As I look out into the dark ring that stretches beyond the light of the fire, I see a white sliver. My guts clench. It’s a leg.

I take off in a haphazard path through the wreckage until my foot hits solid ground then I run. It takes me seconds to reach her. It’ll take me a lifetime to forget what I find.

My mother. Bloody, burned. Gone. One arm juts out at an unnatural angle and her dark eyes are open and staring off into nothingness. The vision of her lifeless form collides with memories of her from my childhood. Her sweet words. Her gentle soul. Too good for this world. Too good for our family.

My eyes sting as I kneel beside her and pull her limp body into my arms. Beyond the scent of burned flesh and smoke, I smell her, my mother. The only person I’ve cared enough to leave. And even then she couldn’t escape what I’ve become. She couldn’t escape whoever is hunting our crew. She’s dead because of me.

With a hollowness in my chest that hurts like a gunshot, I curl her toward me and I bury my nose in her hair.
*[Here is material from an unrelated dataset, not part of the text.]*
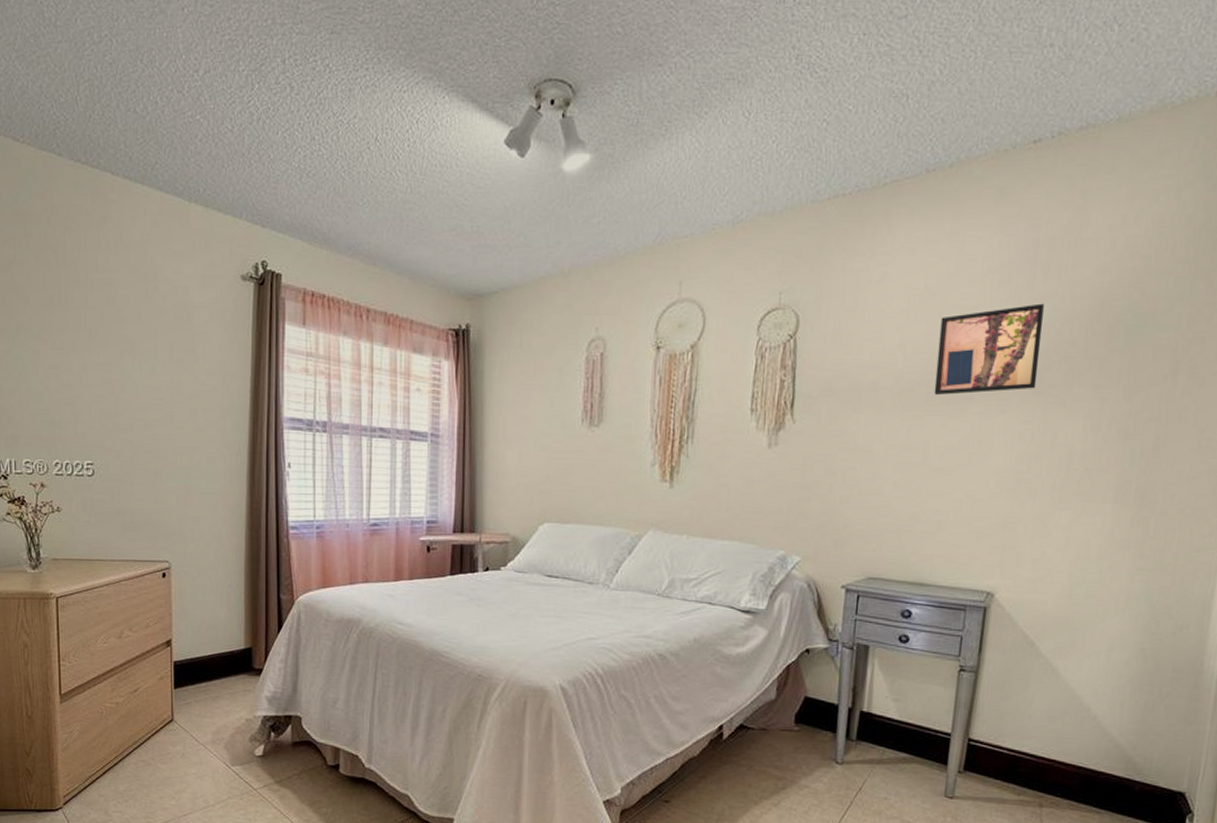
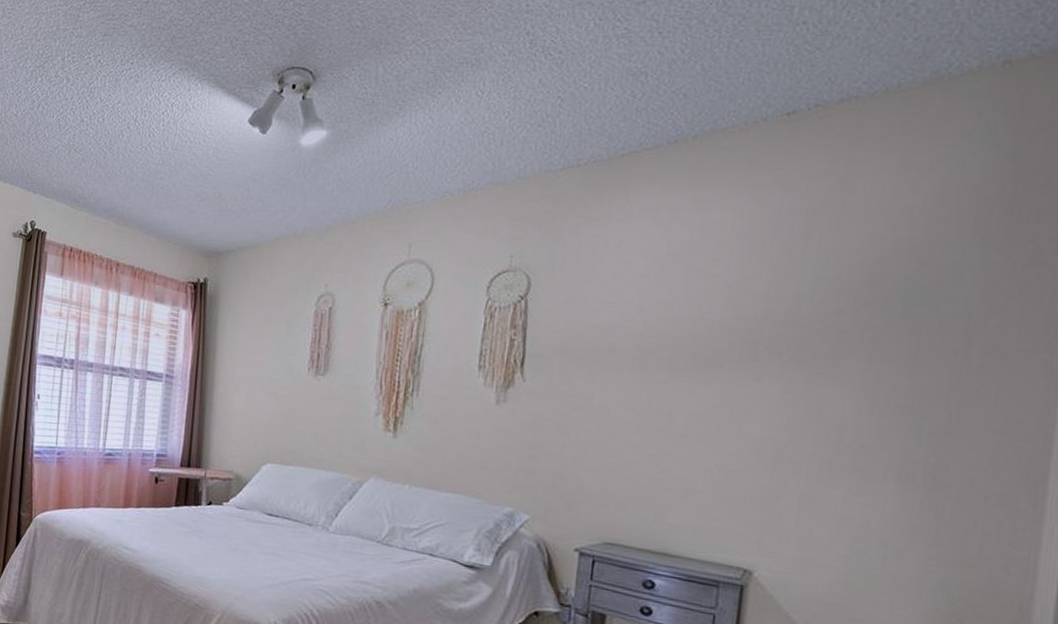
wall art: present [934,303,1045,396] -> none [678,271,805,361]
I inhale, drawing in one last breath of the woman who gave me life, who patched the wounds she could see and loved me for the ones she couldn’t. Part of me hoped that one day I’d be able to see her again, both of us alive. The past behind us, unable to hurt us. But that was stupid. Unrealistic. This is who I am and this is what happens to people I care about. This is what will happen to Muse if I’m with her long enough.
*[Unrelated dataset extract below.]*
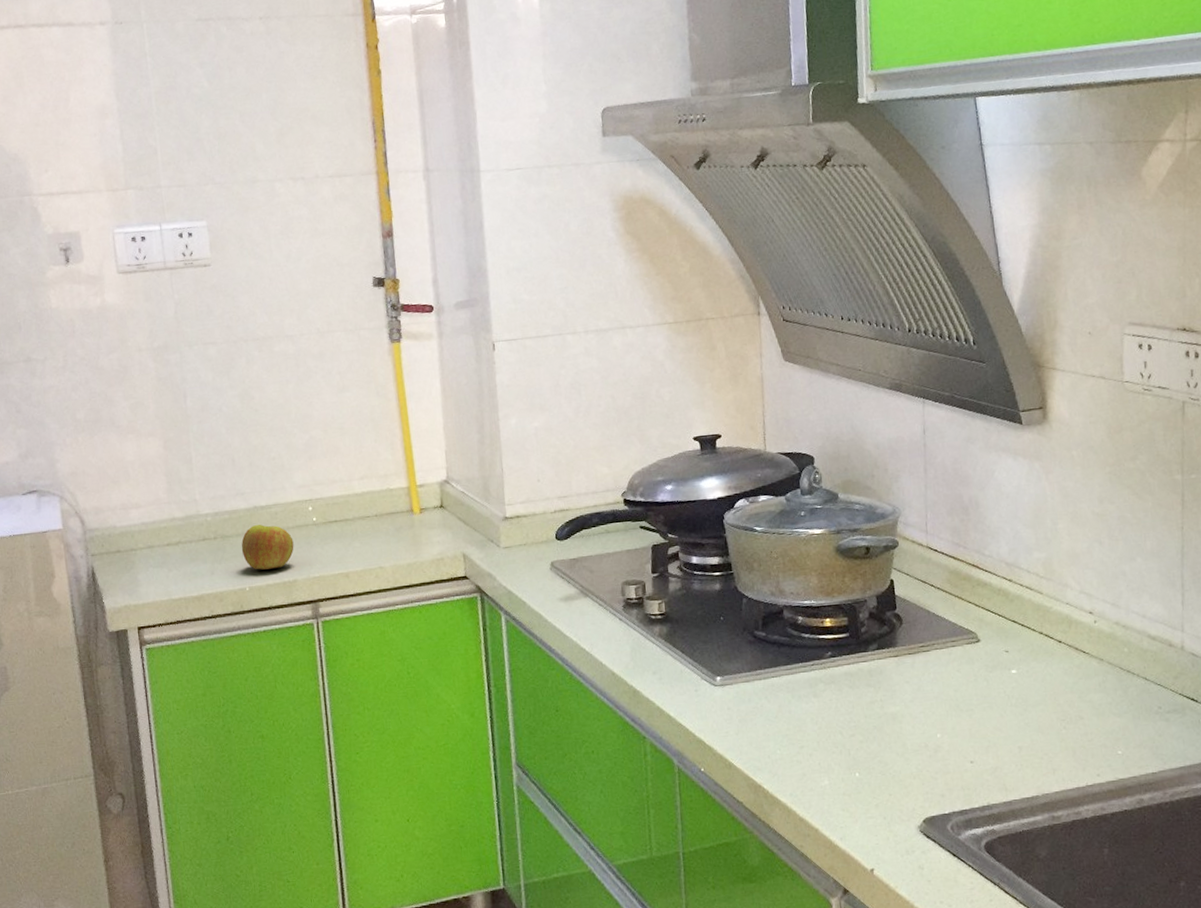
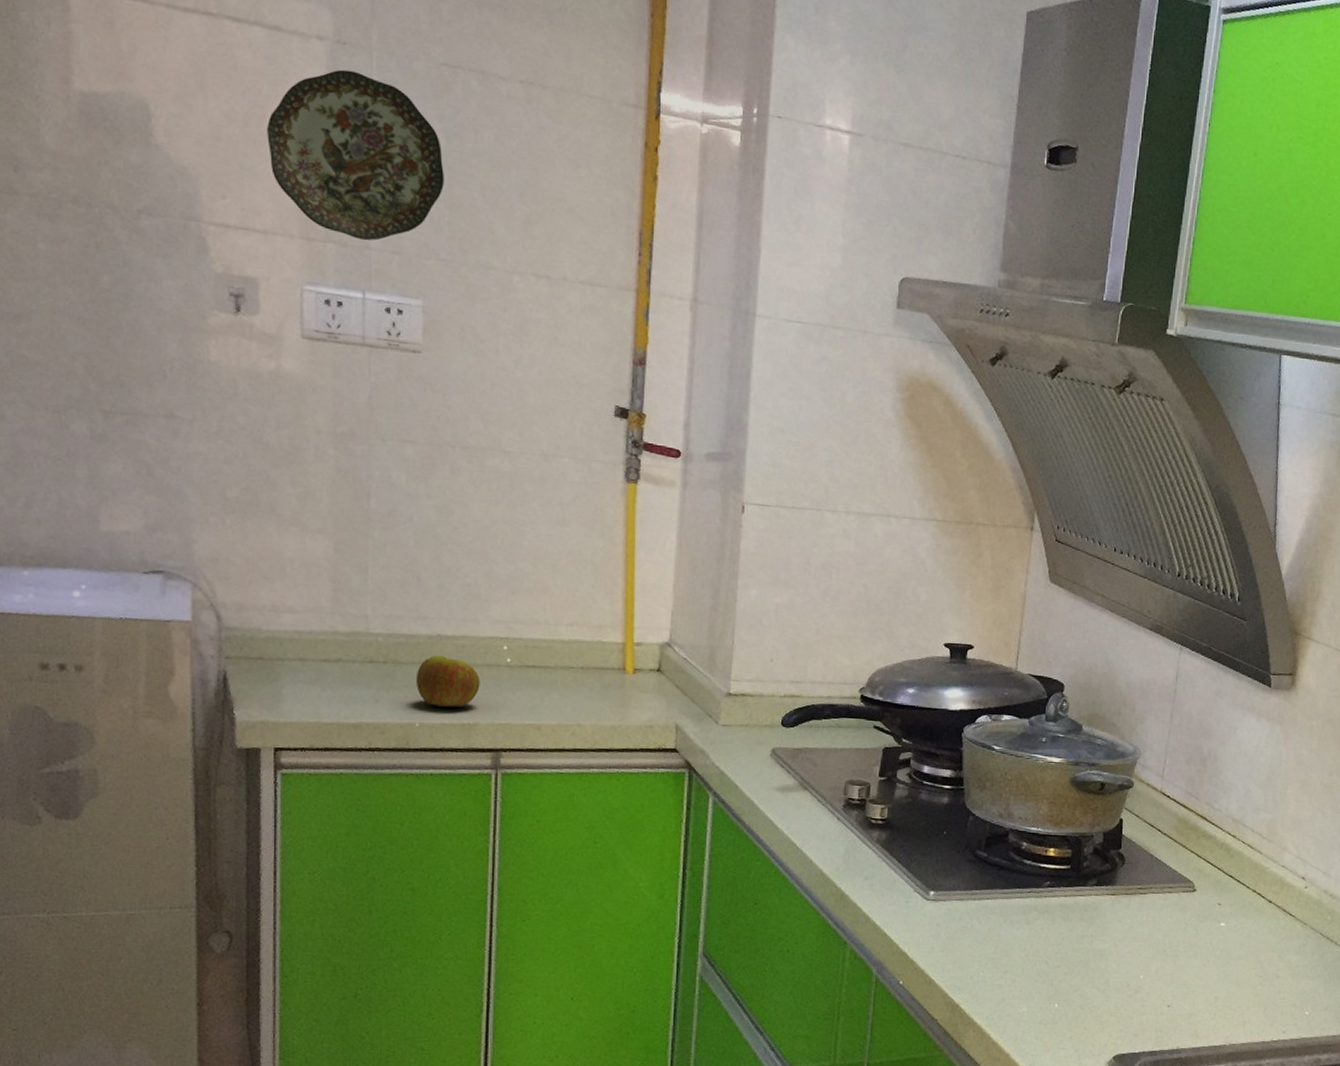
decorative plate: none [71,43,211,182] -> present [267,69,444,241]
As though my thoughts alone summoned her, I hear Muse’s muffled voice, yelling for me from somewhere in the distance. A pang of alarm shoots through me. Reluctantly, I return my mother to the cold ground. It kills me to think of leaving her this way, but I have no choice. Someone did this to her. And that someone is still out there. And Muse might be next.

I turn and run back through the house, leaping over debris as I make my way toward her trembling voice. When I find Muse, she’s standing near the open front door, tears streaming down her face, streaks of soot marring the cream of her cheeks.

“What’s wrong?” I ask when I stop in front of her. Instantly on high alert, I scan the tree line at the front of the house, my eyes digging into that place between fire-bright and pitch-black, looking for the nameless, faceless enemy that always lies in wait for me.

Muse throws her arms around my neck, smashing her body to mine, and she squeezes me until her shoulders tremble.